● JOB 1
Count the lines of the records below that contain the word "longest" and give only that number.

Open slevithan opened 2 weeks ago
Thank you!
One open question I have is whether all enclosing marks are allowed where...
What do you recommend?
Used interpolation to not repeat the byte subpattern.
I had implemented this the same way before, but some bundlers had trouble tree-shaking it and including the regex in every bundle, whether used or not. So I repeated it. Due to compression it is probably also better in terms of bundle size.
One open question I have is whether all enclosing marks are allowed where...
What do you recommend?
I recommend using it as written, with \p{Me}
instead of \u20E3
. It won't create problems and might allow for edge-case emoji I can't think of or future emoji. But I will follow up with additional investigation.
Used interpolation to not repeat the byte subpattern.
I had implemented this the same way before, but some bundlers had trouble tree-shaking it and including the regex in every bundle, whether used or not. So I repeated it. Due to compression it is probably also better in terms of bundle size.

● INPUT MATERIAL
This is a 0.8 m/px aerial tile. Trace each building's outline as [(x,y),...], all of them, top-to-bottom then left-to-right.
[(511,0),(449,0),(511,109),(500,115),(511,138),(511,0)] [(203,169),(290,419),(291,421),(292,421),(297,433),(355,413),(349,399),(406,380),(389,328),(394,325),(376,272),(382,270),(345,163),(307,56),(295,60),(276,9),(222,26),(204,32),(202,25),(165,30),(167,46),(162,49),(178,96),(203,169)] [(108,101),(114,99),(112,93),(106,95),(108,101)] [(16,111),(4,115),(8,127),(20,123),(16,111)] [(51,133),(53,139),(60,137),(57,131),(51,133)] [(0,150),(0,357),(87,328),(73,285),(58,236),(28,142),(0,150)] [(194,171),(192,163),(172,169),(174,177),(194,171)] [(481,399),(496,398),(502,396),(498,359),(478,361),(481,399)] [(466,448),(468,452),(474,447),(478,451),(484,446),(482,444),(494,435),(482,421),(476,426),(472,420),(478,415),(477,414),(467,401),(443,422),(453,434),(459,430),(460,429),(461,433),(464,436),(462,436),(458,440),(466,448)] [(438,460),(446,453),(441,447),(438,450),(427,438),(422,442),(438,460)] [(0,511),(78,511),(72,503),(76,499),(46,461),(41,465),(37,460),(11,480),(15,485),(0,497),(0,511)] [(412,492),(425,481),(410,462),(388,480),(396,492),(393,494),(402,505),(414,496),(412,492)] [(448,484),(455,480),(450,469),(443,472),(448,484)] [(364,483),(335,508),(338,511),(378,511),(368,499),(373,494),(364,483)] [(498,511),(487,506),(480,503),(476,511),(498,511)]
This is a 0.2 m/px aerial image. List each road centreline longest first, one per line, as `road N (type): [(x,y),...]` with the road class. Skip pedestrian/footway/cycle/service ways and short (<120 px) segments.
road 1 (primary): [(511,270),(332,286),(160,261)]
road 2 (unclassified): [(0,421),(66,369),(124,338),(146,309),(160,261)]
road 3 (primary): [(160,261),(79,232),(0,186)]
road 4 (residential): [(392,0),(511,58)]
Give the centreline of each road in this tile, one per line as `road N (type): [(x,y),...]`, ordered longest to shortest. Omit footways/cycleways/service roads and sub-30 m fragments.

● JOB 2
Reproduce the entire forum thread about the emoji regex above, word for word and line for line.

● ANSWER 1
2

● ANSWER 2
Open slevithan opened 2 weeks ago
Thank you!
One open question I have is whether all enclosing marks are allowed where...
What do you recommend?
Used interpolation to not repeat the byte subpattern.
I had implemented this the same way before, but some bundlers had trouble tree-shaking it and including the regex in every bundle, whether used or not. So I repeated it. Due to compression it is probably also better in terms of bundle size.
One open question I have is whether all enclosing marks are allowed where...
What do you recommend?
I recommend using it as written, with \p{Me}
instead of \u20E3
. It won't create problems and might allow for edge-case emoji I can't think of or future emoji. But I will follow up with additional investigation.
Used interpolation to not repeat the byte subpattern.
I had implemented this the same way before, but some bundlers had trouble tree-shaking it and including the regex in every bundle, whether used or not. So I repeated it. Due to compression it is probably also better in terms of bundle size.